◆ Activity ◆
Only the lines below starting at the one containing "Ciudad de México, Tel." and ending at the one containing "Sistema de Productiv" belong in the answer, each copied exactly.

(Saved entries)
= Beginning of Section =

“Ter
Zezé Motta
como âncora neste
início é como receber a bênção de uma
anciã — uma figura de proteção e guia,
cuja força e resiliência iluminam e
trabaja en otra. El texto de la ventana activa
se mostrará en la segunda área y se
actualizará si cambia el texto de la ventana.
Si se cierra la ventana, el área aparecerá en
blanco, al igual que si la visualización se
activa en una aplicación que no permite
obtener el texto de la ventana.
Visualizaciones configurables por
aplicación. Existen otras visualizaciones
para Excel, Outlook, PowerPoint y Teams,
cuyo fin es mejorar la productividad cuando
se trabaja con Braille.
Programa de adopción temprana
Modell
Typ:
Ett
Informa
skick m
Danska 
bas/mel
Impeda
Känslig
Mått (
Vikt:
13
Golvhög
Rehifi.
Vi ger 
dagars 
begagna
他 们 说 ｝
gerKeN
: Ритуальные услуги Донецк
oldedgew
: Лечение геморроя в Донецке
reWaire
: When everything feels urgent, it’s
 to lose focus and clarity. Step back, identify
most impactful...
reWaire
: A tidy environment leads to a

= End of Section =
= Beginning of Section =

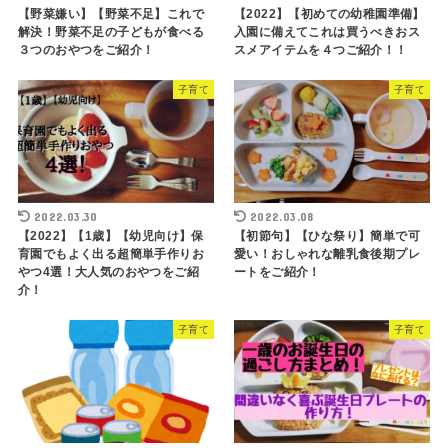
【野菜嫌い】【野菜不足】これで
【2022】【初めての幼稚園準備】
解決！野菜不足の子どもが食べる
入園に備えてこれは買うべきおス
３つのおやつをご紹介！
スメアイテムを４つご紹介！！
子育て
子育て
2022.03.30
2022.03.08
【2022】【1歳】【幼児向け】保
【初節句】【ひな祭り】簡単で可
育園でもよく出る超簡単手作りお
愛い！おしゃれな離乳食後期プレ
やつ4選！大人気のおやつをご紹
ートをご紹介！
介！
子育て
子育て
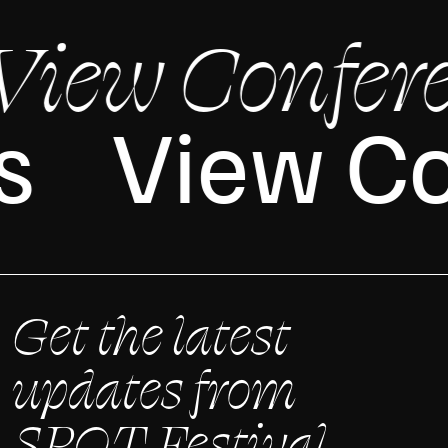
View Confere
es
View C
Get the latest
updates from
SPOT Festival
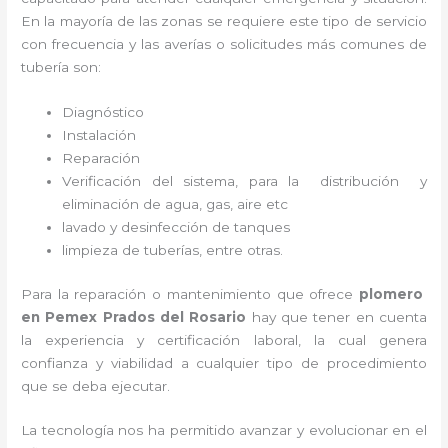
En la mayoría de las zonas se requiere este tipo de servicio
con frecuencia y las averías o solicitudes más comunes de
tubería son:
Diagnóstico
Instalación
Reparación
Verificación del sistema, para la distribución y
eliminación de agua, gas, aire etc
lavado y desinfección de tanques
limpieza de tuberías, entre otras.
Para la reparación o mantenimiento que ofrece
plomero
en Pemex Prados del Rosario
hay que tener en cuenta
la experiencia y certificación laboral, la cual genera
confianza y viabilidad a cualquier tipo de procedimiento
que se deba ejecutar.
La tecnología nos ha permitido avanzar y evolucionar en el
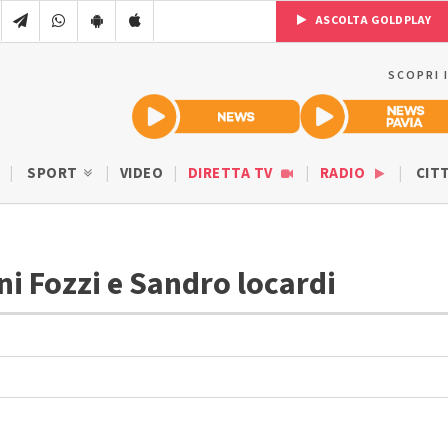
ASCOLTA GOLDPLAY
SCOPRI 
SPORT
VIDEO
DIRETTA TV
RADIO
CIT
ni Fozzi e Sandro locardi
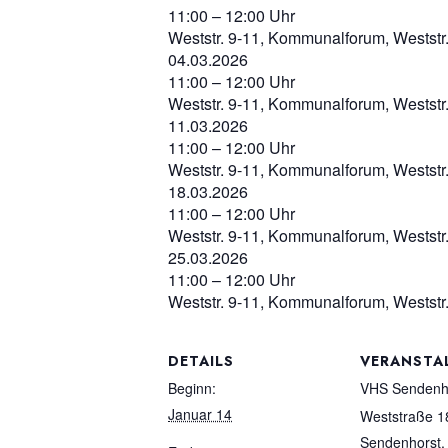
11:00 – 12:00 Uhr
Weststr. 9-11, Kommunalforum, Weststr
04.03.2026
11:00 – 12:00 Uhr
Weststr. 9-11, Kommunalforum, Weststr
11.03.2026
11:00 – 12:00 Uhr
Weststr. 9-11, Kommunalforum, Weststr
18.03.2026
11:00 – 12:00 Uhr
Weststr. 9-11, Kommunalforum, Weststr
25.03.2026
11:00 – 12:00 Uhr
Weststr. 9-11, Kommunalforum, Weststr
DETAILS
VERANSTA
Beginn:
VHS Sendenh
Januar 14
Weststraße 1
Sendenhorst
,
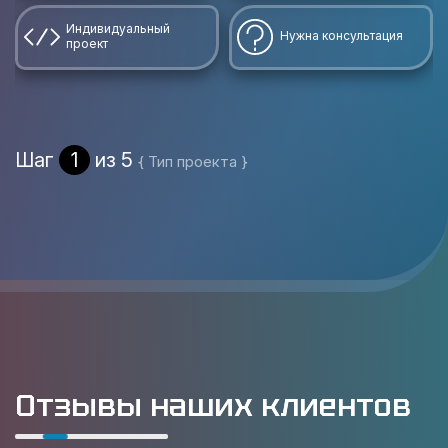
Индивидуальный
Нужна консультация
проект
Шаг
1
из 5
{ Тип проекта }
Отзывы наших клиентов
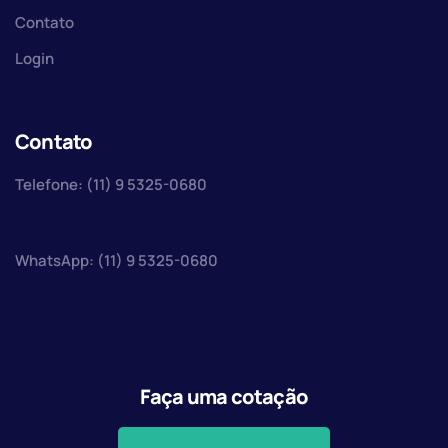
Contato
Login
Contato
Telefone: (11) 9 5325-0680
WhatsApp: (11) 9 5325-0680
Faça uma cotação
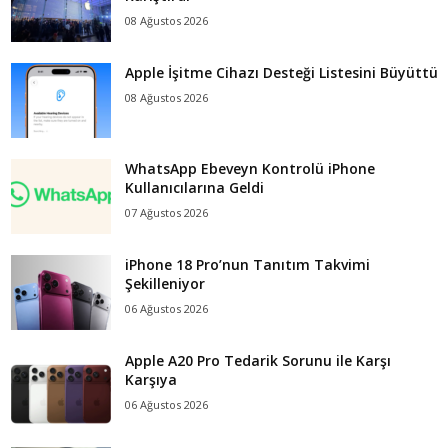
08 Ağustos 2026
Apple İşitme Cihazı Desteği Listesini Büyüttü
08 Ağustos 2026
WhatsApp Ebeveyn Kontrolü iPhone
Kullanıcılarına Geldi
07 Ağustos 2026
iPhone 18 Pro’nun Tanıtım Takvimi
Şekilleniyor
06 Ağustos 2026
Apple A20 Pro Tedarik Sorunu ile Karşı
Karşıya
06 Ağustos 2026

= End of Section =
= Beginning of Section =

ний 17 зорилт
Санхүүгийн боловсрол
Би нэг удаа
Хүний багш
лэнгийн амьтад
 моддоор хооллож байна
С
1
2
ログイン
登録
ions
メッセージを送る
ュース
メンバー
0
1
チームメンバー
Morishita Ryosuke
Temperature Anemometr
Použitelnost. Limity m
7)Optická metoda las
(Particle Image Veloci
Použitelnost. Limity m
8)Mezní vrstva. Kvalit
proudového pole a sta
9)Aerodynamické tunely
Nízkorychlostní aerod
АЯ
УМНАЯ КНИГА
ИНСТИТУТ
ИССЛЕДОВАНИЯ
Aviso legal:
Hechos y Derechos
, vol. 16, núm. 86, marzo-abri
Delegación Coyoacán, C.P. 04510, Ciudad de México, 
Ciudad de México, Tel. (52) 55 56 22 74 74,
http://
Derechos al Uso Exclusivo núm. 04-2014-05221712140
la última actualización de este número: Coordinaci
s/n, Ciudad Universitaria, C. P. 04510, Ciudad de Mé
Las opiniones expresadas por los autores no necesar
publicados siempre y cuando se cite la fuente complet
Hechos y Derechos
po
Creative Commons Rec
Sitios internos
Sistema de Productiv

= End of Section =

◆ Solution to this problem ◆
Ciudad de México, Tel. (52) 55 56 22 74 74,
http://
Derechos al Uso Exclusivo núm. 04-2014-05221712140
la última actualización de este número: Coordinaci
s/n, Ciudad Universitaria, C. P. 04510, Ciudad de Mé
Las opiniones expresadas por los autores no necesar
publicados siempre y cuando se cite la fuente complet
Hechos y Derechos
po
Creative Commons Rec
Sitios internos
Sistema de Productiv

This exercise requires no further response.